Die Bedingungen für die Steuerrabatte sind in aller Regel so formuliert, daß nur finanzkräftige Ausländer in den Genuß kommen können. Die EU-Kommission drängt seit langem darauf, diesen unfairen wie unsinnigen Steuerwettbewerb einzustellen. Denn die ganz legale Steuerflucht der Unternehmen treibt die Arbeitslosigkeit hoch.

Um die sinkenden Einnahmen bei den Unternehmenssteuern auszugleichen, greifen die europäischen Finanzminister bei denen zu, die nicht weglaufen können: Bei den Arbeitnehmern. Seit 1980 sind die Lohnnebenkosten in der Europäischen Union von 35 auf 42 Prozent gestiegen.

Doch gegen die vernünftigste Lösung – eine EU-weite Harmonisierung der Steuersysteme mit Mindestsätzen – sperren sich einige Regierungen, nicht zuletzt die deutsche. „Da geht es an die Steuerhoheit“, wehrt Finanzminister Theo Waigel immer wieder ab. „Wir könnten dann beispielsweise keine Steuersenkungen mehr beschließen“, assistierte ein hoher Beamter in Brüssel vergangene Woche.

Der Leidensdruck durch rasant schwindende Einnahmen hat immerhin die Phantasie der Finanzminister beflügelt. Statt gesetzlicher Regelungen wollen sie einen Verhaltenskodex beschließen. Darin sollen sich die Finanzminister verpflichten, In- und Ausländer künftig gleich zu behandeln und auf Sondersteuerzonen zu verzichten.

Außerdem sollen die nationalen Steuergesetze regelmäßig von einer gemeinsamen Kommission auf unfaire Praktiken durchforstet werden.

Ein solcher Steuerknigge, so Waigels Hoffnung, ist leichter zu erreichen als eine gesetzliche Regelung. Sicher ist das aber nicht. Denn die Widerstände sind nach wie vor groß und beleuchten das Dilemma: Je mehr einige Regierungen an die Wirksamkeit des moralischen Drucks glauben, desto stärker sträuben sie sich dagegen. Ein unkonkretes Papier würden sie sofort unterschreiben.

Mario Monti, Finanzkommissar der Europäischen Union, setzt deshalb auf eine Paketlösung. Der Steuerkodex solle gemeinsam mit einer juristisch bindenden Richtlinie über die Zinsbesteuerung beschlossen werden. Denn daran seien bis auf Luxemburg alle interessiert.
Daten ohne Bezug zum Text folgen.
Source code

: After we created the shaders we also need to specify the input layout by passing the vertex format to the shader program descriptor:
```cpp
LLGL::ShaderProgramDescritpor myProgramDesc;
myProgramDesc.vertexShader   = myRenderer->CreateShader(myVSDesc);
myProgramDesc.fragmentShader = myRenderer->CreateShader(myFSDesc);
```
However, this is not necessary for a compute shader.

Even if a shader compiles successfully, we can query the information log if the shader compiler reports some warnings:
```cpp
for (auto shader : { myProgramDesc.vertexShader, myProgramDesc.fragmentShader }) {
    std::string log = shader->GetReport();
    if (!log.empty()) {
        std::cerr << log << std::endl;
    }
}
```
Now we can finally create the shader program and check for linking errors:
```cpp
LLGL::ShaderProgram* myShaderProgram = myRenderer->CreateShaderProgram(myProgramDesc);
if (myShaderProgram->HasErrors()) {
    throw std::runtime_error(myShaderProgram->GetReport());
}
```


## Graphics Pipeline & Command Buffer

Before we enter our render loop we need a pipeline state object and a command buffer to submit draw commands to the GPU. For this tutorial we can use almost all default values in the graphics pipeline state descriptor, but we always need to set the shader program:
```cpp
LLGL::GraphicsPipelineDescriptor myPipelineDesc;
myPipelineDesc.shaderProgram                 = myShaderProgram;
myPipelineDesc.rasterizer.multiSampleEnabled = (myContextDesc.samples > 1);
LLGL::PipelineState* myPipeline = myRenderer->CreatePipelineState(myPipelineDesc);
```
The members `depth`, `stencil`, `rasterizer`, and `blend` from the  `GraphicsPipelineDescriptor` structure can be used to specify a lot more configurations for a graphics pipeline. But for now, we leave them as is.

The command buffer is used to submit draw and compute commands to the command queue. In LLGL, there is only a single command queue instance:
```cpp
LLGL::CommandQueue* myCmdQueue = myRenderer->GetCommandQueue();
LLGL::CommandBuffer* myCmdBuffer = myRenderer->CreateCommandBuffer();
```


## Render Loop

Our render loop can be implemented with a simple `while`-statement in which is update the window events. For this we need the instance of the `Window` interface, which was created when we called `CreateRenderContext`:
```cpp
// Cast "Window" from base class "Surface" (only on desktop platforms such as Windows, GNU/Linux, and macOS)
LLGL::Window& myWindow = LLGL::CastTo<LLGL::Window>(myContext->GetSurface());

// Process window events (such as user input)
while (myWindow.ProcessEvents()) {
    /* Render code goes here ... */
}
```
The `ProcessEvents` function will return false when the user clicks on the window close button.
Der Luxemburger Regierungschef Juncker hat bereits signalisiert, daß er nicht länger am Pranger stehen will und zum Einlenken bereit ist. Um seine Steueroase muß er nicht allzu viel Angst haben. Fast alle Finanzminister haben Sonderwünsche. Sie würden gern die EU-Partner in die Pflicht nehmen, ohne ihre eigenen Wettbewerbsvorteile zu opfern. Der Kompromiß, wenn er denn heute zustande kommt, wird eher weich sein.